Win Win by Competition Auxiliary Free Cloth Changing Person Re Identification

Win Win by Competition Auxiliary Free Cloth Changing Person Re Identification

Abstract:

Recent person Re-IDentification (ReID) systems have been challenged by changes in personnel clothing, leading to the study of Cloth-Changing person ReID (CC-ReID). Commonly used techniques involve incorporating auxiliary information (e.g., body masks, gait, skeleton, and keypoints) to accurately identify the target pedestrian.

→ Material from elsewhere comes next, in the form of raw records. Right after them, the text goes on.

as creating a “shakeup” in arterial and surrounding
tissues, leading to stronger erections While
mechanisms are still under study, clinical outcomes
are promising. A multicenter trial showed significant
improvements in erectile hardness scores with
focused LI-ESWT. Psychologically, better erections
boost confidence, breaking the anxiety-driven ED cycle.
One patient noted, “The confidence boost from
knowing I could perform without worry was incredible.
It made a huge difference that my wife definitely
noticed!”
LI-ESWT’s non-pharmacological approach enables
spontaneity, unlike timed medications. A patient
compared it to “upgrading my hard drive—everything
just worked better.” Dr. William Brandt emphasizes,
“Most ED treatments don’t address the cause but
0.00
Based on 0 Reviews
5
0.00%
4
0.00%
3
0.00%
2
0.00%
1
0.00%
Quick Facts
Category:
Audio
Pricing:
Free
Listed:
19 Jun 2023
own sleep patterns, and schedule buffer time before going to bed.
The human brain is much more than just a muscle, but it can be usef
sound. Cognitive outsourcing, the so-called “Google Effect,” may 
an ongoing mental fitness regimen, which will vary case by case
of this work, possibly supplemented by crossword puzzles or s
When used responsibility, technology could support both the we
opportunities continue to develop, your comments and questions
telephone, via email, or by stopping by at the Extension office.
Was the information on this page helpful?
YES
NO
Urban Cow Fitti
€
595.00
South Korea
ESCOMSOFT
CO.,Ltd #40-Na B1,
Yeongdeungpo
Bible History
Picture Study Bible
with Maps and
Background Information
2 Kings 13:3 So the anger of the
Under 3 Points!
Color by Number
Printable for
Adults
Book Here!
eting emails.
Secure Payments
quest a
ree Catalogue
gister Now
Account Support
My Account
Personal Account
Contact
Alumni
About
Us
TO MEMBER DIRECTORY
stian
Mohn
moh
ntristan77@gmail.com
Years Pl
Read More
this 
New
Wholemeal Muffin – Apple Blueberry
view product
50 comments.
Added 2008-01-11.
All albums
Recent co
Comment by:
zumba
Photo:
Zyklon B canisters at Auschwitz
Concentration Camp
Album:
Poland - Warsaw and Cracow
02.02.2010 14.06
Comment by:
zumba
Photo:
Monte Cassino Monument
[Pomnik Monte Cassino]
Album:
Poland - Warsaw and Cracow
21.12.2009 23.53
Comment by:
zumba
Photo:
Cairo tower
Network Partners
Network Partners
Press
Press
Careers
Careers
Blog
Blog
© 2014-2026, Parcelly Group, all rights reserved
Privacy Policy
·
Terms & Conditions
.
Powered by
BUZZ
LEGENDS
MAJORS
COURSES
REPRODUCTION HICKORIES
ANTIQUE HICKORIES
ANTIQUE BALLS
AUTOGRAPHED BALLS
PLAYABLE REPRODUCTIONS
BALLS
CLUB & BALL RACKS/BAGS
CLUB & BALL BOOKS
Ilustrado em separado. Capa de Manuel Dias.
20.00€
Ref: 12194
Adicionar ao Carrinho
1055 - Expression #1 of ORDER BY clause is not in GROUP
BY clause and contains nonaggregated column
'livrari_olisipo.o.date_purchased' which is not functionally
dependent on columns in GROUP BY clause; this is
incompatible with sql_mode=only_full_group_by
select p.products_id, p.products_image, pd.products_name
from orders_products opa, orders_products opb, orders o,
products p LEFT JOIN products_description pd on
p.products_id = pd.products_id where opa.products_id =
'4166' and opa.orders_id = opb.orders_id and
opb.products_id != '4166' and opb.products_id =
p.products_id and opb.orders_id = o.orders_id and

However, the effectiveness of these methods heavily relies on the quality of auxiliary information and comes at the cost of additional computational resources, ultimately increasing system complexity. This paper focuses on achieving CC-ReID by effectively leveraging the information concealed within the image. To this end, we introduce an Auxiliary-free Competitive IDentification (ACID) model. It achieves a win-win situation by enriching the identity (ID)-preserving information conveyed by the appearance and structure features while maintaining holistic efficiency. In detail, we build a hierarchical competitive strategy that progressively accumulates meticulous ID cues with discriminating feature extraction at the global, channel, and pixel levels during model inference. After mining the hierarchical discriminative clues for appearance and structure features, these enhanced ID-relevant features are crosswise integrated to reconstruct images for reducing intra-class variations. Finally, by combing with self- and cross-ID penalties, the ACID is trained under a generative adversarial learning framework to effectively minimize the distribution discrepancy between the generated data and real-world data. Experimental results on four public cloth-changing datasets (i.e., PRCC-ReID, VC-Cloth, LTCC-ReID, and Celeb-ReID) demonstrate the proposed ACID can achieve superior performance over state-of-the-art methods.